Leaving the Stollbehn family
in Cincinnati, we and the Hoelscher family traveled on to that new settlement of
Stallotown (Minster). Coming to Dayton on the canal boat we rented a teamster wagon, which
took us on to Stallotown for twenty dollars. Arriving there we rented an old house for one
month and moved into it. We then went to Piqua to the land office and entered eighty acres
of land for one dollar and a quarter per acre.After we bought the land, we could not
find it and got a surveyor who showed us the land and the lines. The next day we took our
oxen, a bed and provisions to make improvements and build a house on it. In going to the
land, we got lost in the wild woods, wandering nearly the whole day before we found our
land. About one hour before sunset we came upon the land.
Now the first thing we had to do, we
built a fire and made us a supper. Water for coffee we found ready in a pond. After we
had taken our supper, we made ready for a sleeping place. For that we selected a big white
tree, putting sticks and poles against that and covering it with prairie grass, putting
grass and leaves into the hut and spreading it on the ground and spread our beds on it. We
slept comfortable for we were very tired. We had a fire built near the opening of the hut,
near the white oak tree. After we had been sound asleep, the fire climbed up at the tree
and had set the hut on fire. Good luck that someone had awakened.

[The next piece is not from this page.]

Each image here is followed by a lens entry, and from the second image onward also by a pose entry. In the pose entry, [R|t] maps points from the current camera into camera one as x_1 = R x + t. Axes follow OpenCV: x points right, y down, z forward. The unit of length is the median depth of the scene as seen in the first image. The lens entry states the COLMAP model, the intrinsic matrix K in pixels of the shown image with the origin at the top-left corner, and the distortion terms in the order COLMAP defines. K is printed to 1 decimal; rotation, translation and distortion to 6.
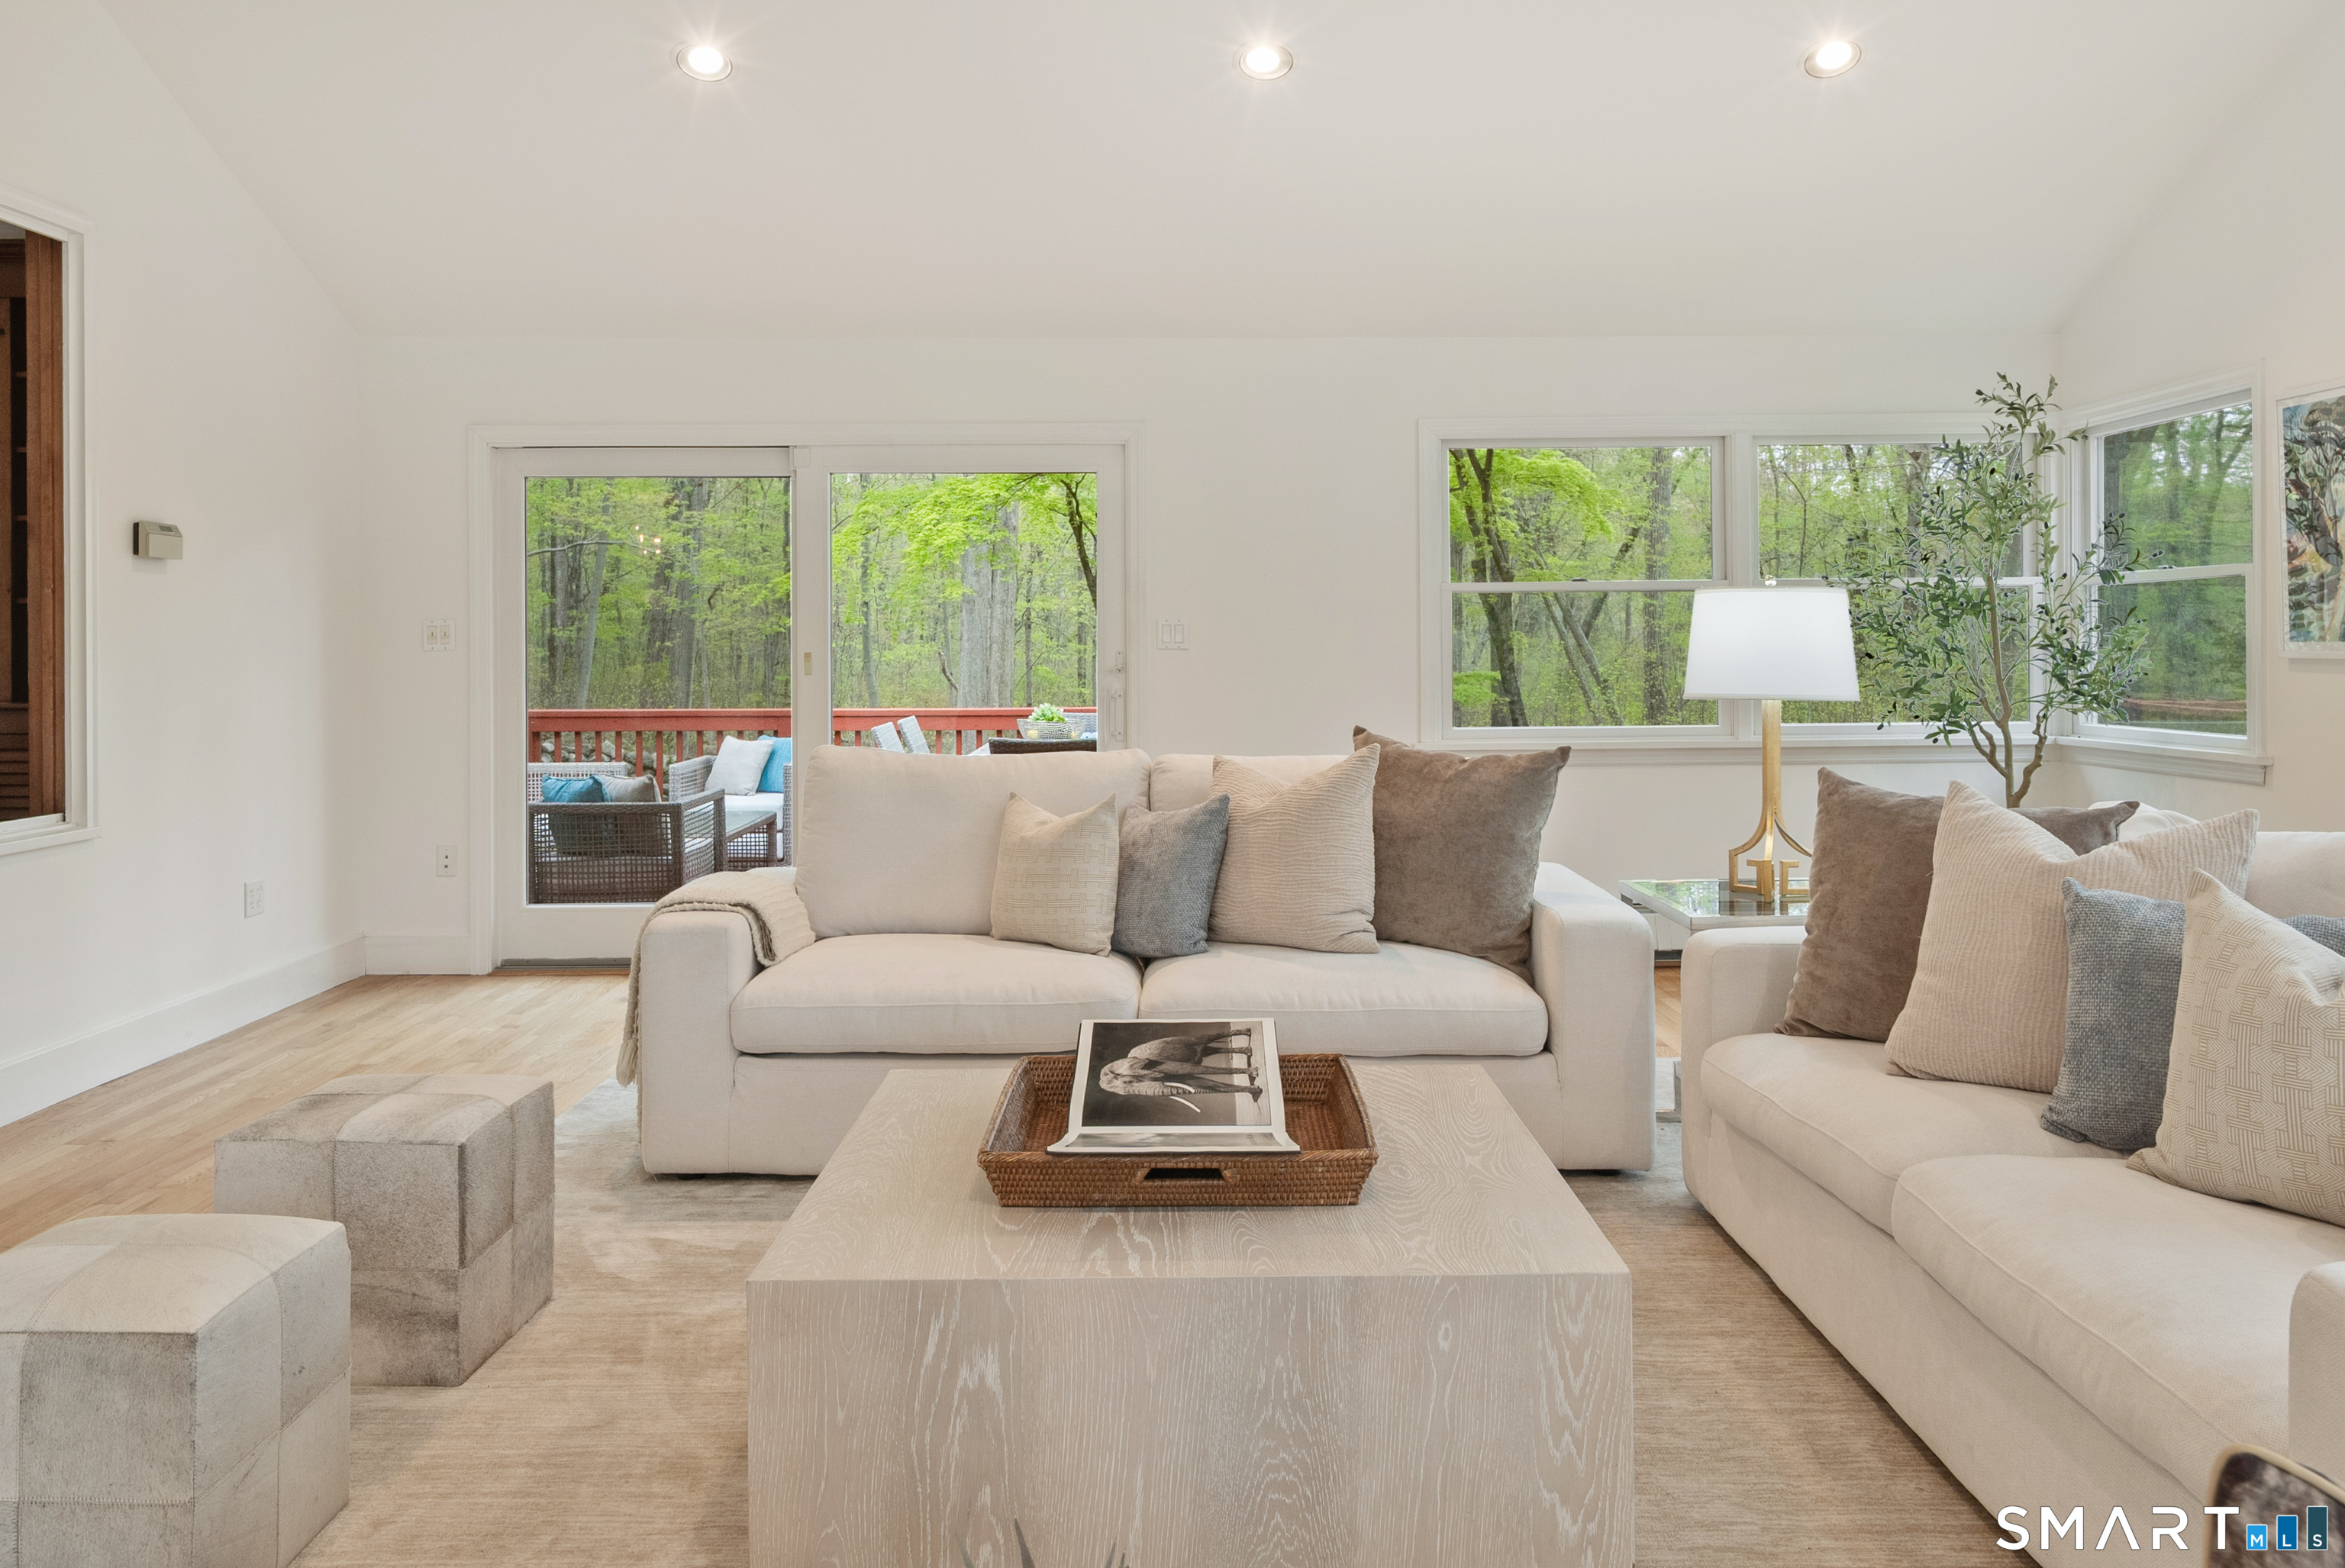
lens RADIAL K [[1765.1, 0, 1174.6], [0, 1765.1, 664.5], [0, 0, 1]] dist [0.000508, -0.001885]
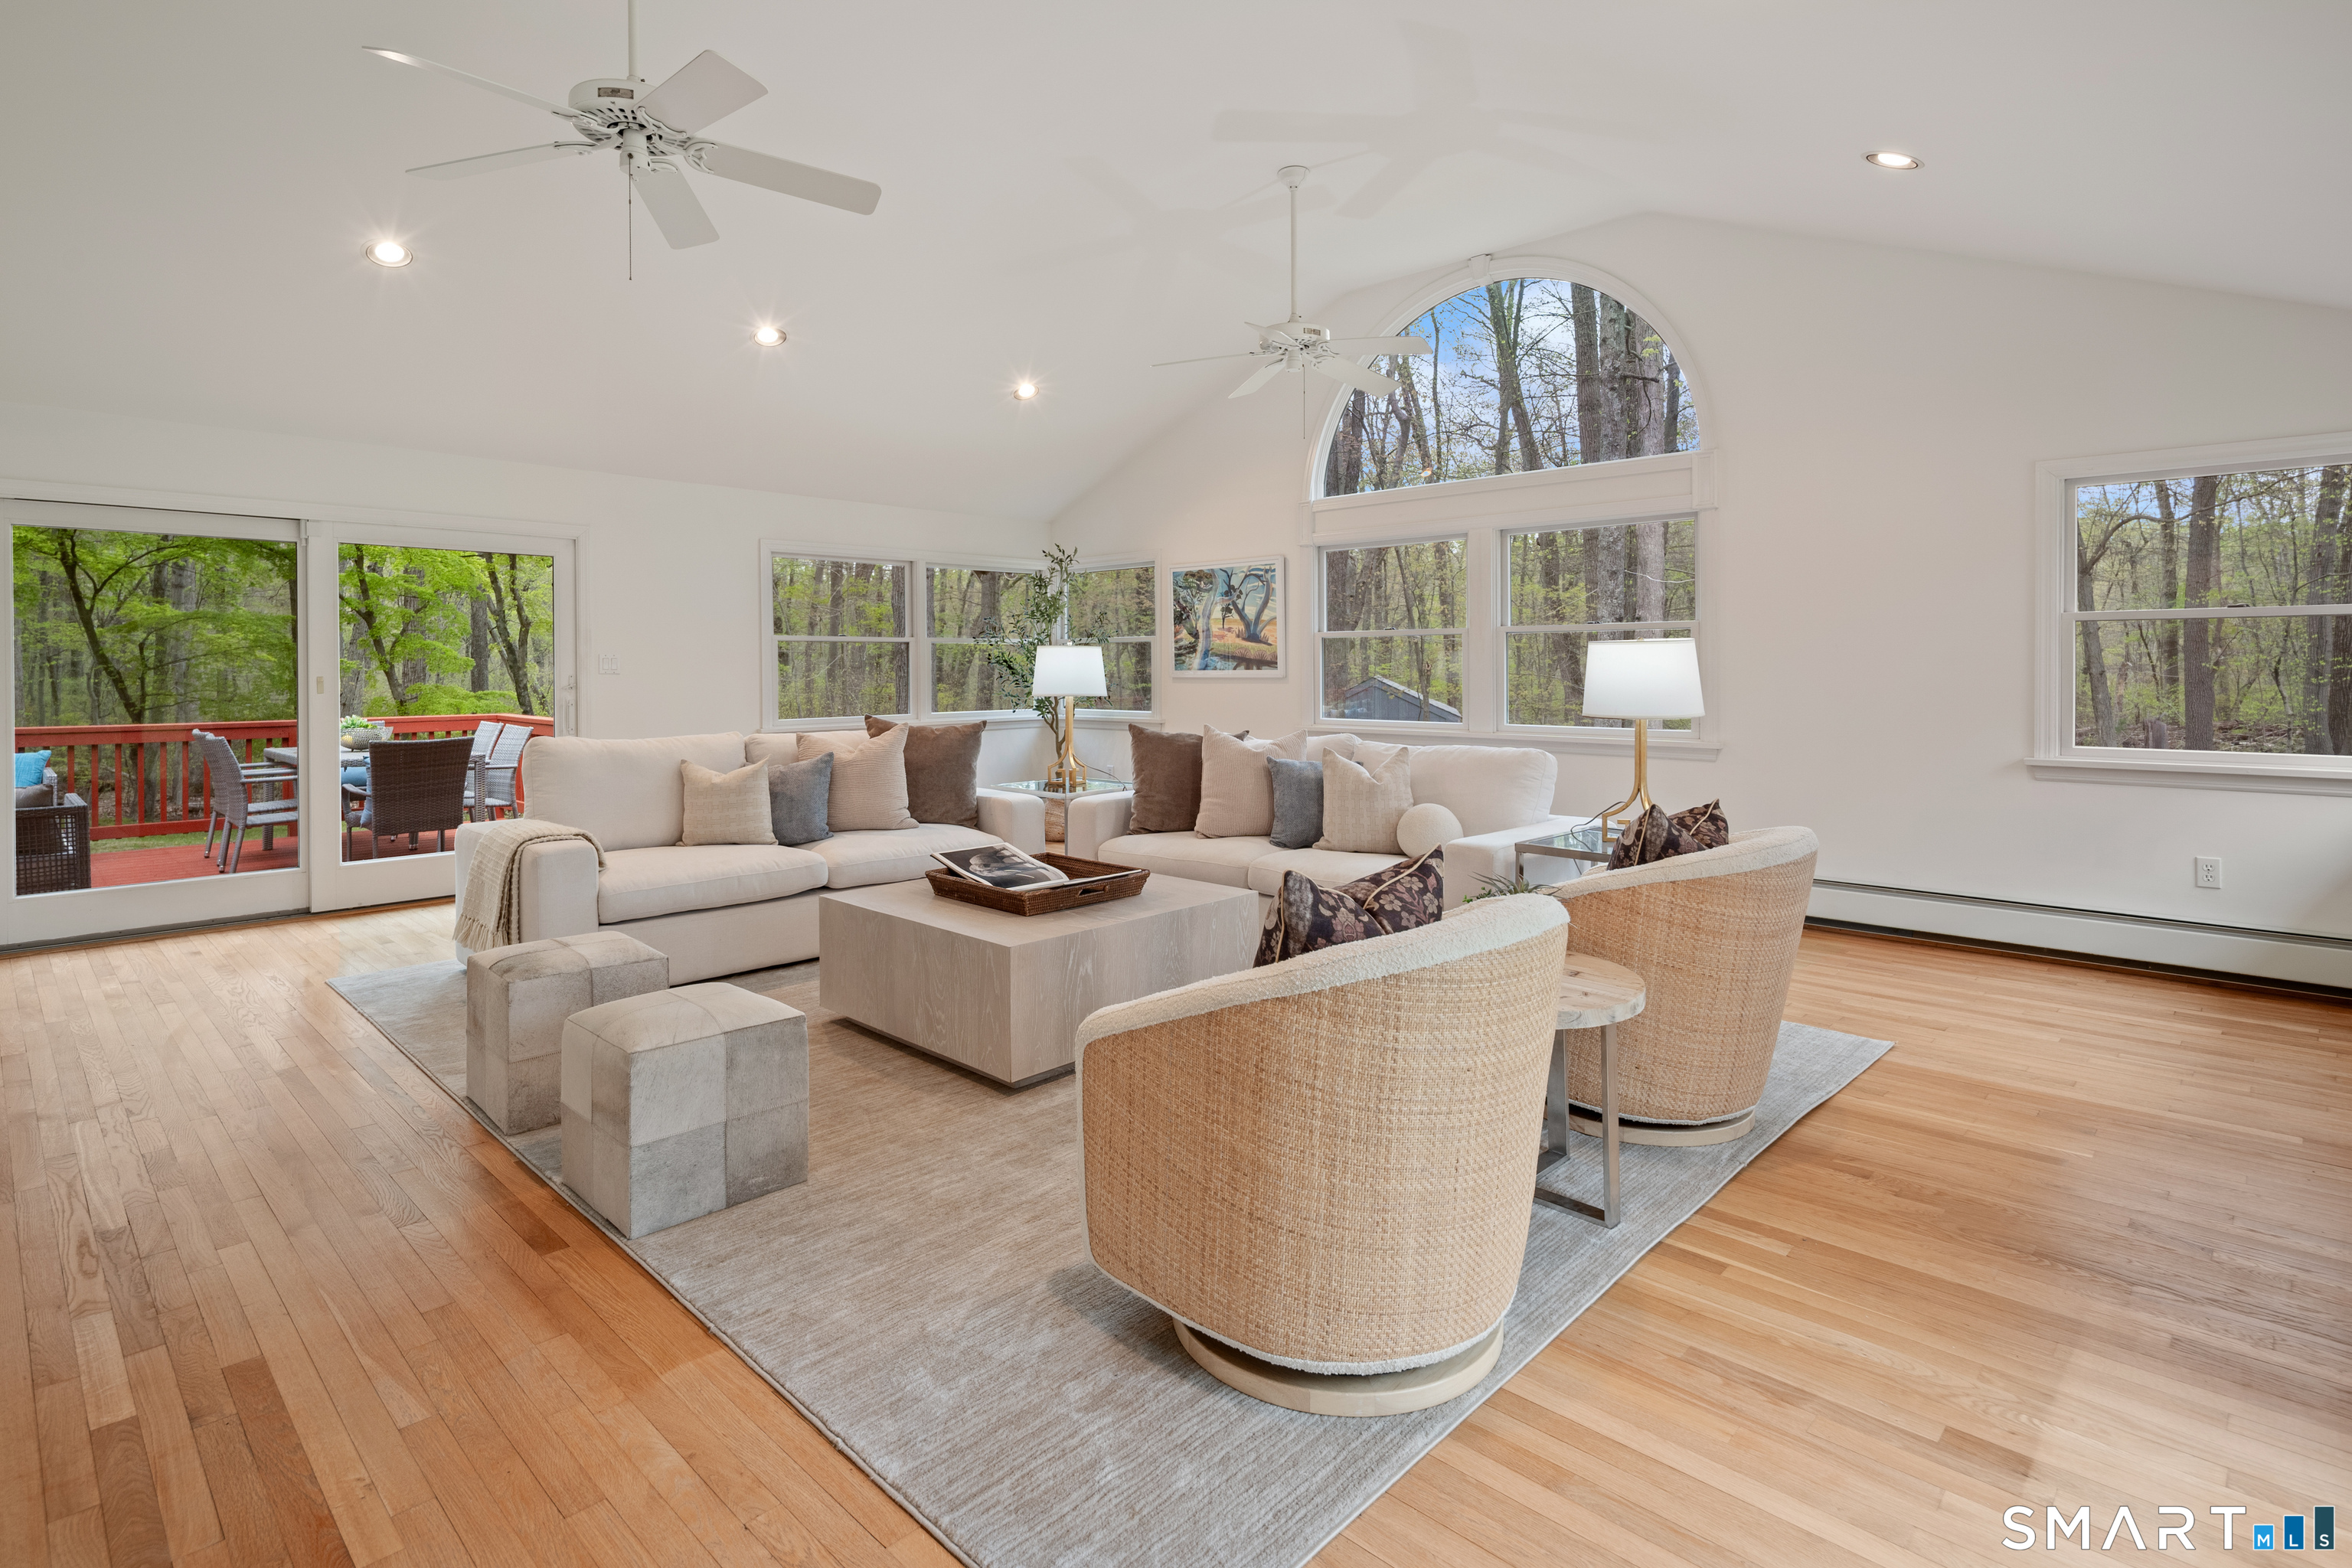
lens RADIAL K [[1160.3, 0, 1171.4], [0, 1160.3, 670.5], [0, 0, 1]] dist [0.001236, 0.000098]
pose [[0.702426, 0.000366, 0.711756, -0.590791], [0.007306, 0.999943, -0.007725, -0.000416], [-0.711719, 0.010626, 0.702384, -0.113800]]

The next day we went to work in earnest to put up a small house or shanty as we may
call it, about twenty feet square with a clapboard roof on it, daubing up the crevices
with clay and made a door and chimney on it. The house was finished up and ready to move
into which we did in a few days after. Then we went to clear some ground for us for
a summer crop, such as corn, potatoes and all sort of vegetables. During winter and part
of spring we had cleared up over seven acres of land.

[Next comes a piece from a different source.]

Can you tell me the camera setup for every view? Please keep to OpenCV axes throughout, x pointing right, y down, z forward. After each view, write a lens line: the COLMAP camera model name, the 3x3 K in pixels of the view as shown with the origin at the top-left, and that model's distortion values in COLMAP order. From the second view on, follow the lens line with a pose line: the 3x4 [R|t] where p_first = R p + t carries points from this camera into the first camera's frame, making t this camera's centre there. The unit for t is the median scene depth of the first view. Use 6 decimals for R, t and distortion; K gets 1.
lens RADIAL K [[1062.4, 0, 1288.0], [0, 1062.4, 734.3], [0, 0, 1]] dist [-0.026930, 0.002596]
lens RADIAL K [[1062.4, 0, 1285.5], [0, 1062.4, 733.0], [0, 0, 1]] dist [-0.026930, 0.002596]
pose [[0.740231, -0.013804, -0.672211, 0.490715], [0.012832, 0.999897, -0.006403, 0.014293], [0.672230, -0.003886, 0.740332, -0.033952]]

Then we bought us two milk cows and several hogs. Hogs will fatten in the woods, for
there is plenty of mast for hogs to fatten on, as acorns, hickory nuts, beech nuts and
others; and for cows and cattle there is plenty of pasture more than they need and enough
left over from summer to do them over next winter; for there were no cattle to eat it over
summer. Land bought at one dollar and one quarter was not taxed before five years.
Tax on cattle was twelve and one half cent each, on horses fifty cents each. Eggs cost
five to six cents per dozen and butter cost from five to eight cents per pound, coffee
from ten to twenty cents. Dry-goods and clothing were dear.
The woods and country around were full of game of all kinds and turkeys were so
plentiful they could be seen almost any time when going into the woods. Many hunters made
a living by hunting; the hindquarters of a deer brought from sixty to seventy-five cents,
the forequarters of a deer twenty-five cents and the hide sixty cents.